Listed records:
===
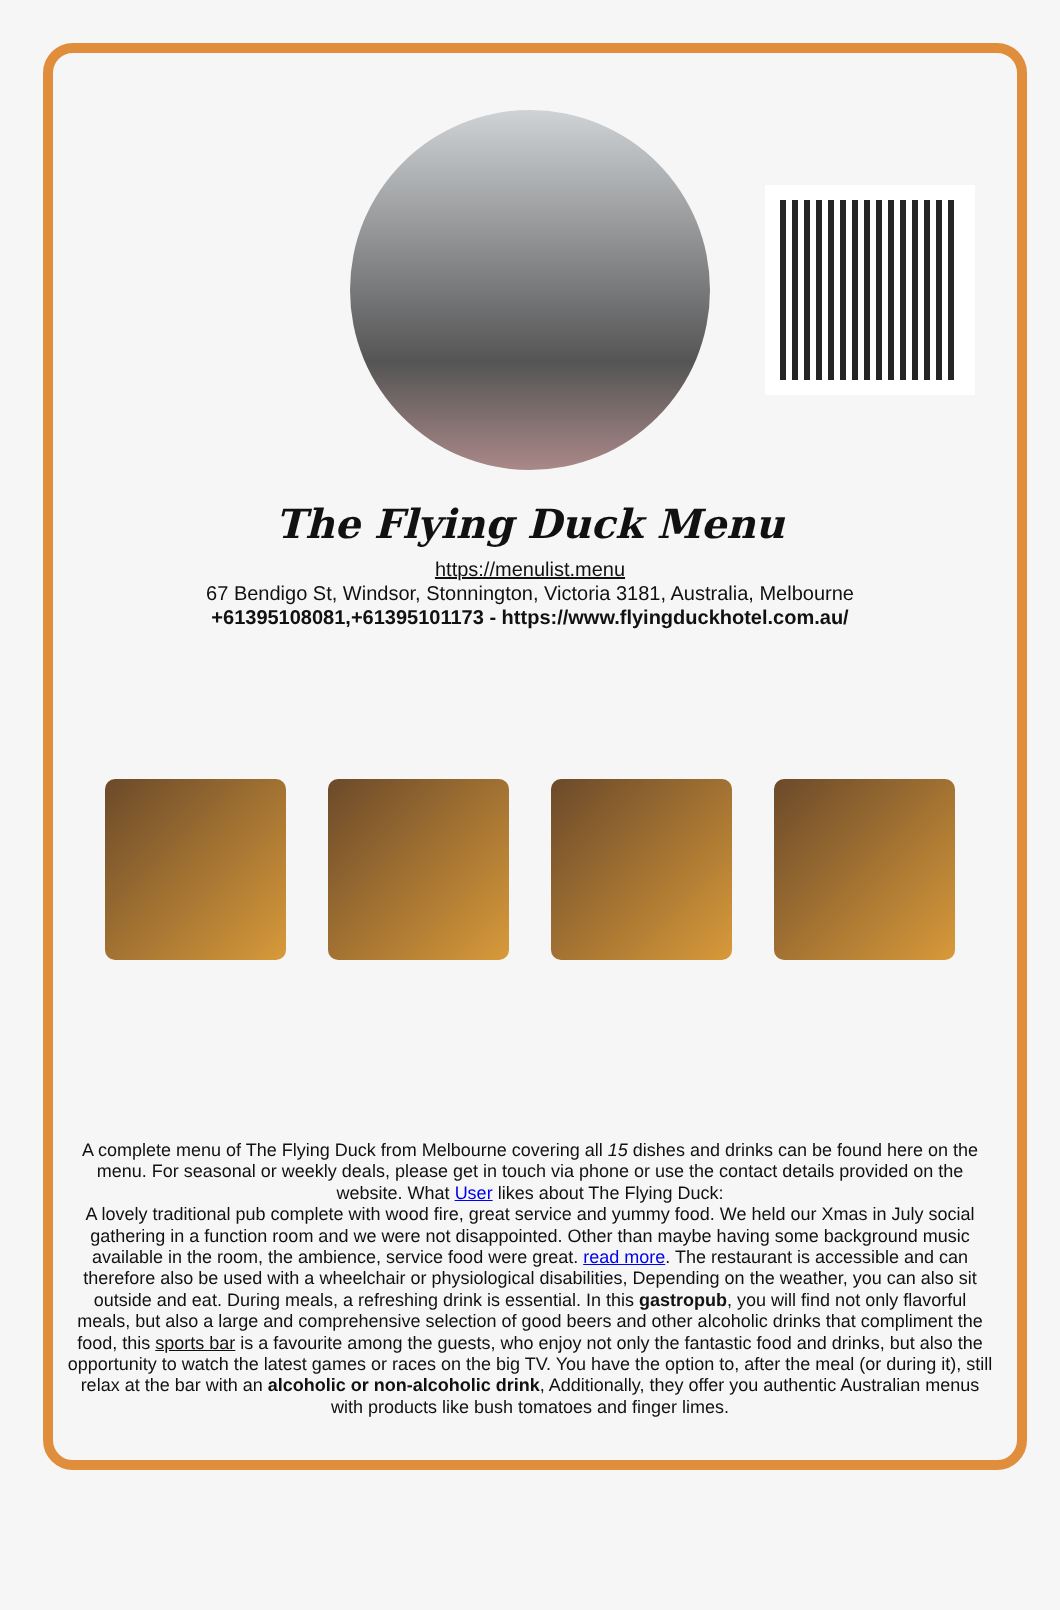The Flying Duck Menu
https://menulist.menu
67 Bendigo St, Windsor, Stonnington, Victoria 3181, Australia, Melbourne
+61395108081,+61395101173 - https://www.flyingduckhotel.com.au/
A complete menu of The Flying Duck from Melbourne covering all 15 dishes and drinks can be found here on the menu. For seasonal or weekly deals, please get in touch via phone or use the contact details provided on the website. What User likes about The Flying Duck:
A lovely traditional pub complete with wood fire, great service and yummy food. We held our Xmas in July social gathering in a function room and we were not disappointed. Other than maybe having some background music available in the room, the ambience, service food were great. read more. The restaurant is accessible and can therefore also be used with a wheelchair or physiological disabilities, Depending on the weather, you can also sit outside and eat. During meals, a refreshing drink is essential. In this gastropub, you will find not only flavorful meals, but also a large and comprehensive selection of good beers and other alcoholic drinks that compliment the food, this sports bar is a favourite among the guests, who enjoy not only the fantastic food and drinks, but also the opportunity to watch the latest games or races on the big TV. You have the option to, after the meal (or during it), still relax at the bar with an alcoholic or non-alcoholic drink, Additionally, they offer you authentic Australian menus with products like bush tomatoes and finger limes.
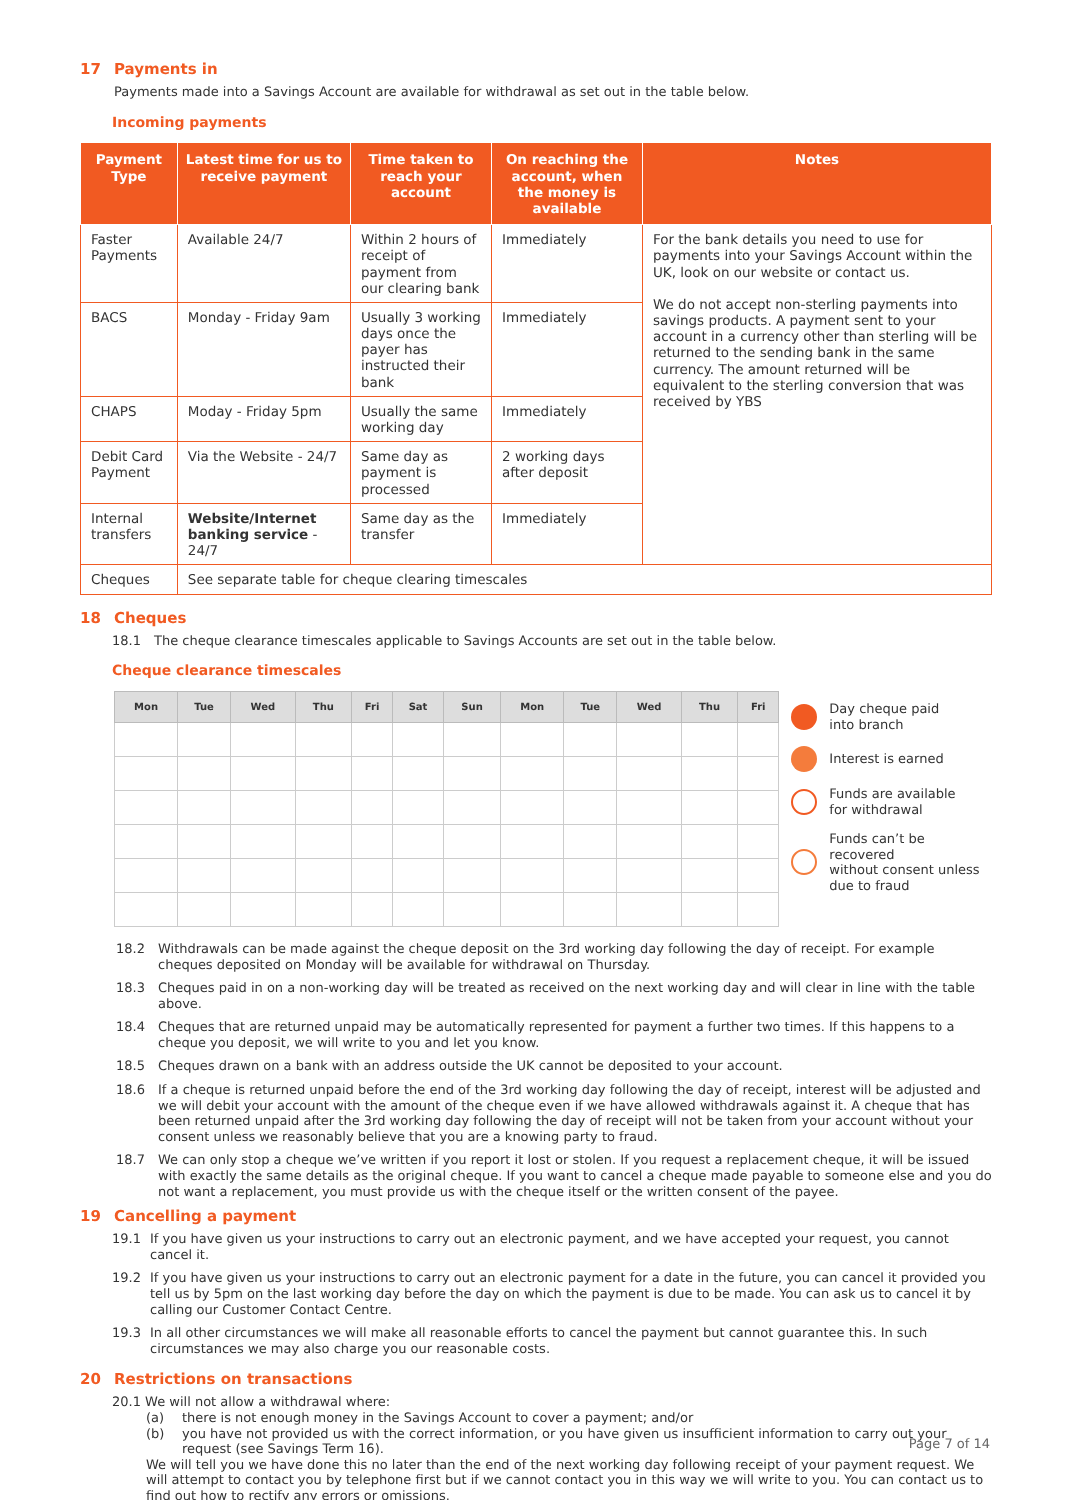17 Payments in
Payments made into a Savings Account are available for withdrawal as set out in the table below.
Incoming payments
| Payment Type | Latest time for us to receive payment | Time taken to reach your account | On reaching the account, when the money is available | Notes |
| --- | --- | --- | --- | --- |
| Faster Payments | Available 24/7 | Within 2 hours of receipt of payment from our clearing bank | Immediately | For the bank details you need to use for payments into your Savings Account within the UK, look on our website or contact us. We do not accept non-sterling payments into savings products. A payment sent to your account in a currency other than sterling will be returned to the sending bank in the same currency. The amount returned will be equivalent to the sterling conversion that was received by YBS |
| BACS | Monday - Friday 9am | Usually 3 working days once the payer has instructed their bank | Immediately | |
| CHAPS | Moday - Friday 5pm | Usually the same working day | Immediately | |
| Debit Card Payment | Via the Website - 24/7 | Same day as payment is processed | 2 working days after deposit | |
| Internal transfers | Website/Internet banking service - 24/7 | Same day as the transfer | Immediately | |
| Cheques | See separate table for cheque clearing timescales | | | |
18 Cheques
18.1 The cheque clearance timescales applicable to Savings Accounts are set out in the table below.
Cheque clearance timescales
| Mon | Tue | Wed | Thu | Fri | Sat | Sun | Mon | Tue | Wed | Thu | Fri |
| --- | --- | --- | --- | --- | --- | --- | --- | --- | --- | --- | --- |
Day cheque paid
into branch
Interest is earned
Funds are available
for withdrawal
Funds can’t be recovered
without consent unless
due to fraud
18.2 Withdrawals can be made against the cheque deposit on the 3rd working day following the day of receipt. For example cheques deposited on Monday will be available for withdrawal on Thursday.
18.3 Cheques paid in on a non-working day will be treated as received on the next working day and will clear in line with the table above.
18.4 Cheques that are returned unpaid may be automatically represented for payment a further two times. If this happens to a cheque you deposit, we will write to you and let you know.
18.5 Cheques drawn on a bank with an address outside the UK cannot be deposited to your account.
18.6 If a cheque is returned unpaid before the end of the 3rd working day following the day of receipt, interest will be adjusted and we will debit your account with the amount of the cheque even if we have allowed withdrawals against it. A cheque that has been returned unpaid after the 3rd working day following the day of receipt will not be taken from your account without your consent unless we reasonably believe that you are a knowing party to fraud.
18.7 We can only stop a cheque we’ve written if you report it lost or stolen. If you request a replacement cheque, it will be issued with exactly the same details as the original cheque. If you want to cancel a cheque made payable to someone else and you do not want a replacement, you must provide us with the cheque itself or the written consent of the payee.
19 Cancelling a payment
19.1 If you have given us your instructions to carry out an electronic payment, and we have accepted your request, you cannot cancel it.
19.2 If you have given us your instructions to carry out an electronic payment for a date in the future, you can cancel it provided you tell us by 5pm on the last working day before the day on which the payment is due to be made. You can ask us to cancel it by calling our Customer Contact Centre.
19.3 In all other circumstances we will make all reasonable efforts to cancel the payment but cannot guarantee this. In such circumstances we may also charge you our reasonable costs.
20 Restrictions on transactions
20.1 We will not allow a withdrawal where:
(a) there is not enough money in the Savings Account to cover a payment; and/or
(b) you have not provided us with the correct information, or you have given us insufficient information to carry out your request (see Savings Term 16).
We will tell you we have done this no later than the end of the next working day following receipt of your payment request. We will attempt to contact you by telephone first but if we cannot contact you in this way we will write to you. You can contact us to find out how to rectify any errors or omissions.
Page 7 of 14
===
Problem to work on: Across the listing above, state how many lines include the word "Monday", with nothing but the number in reply.

Answer to this problem: 2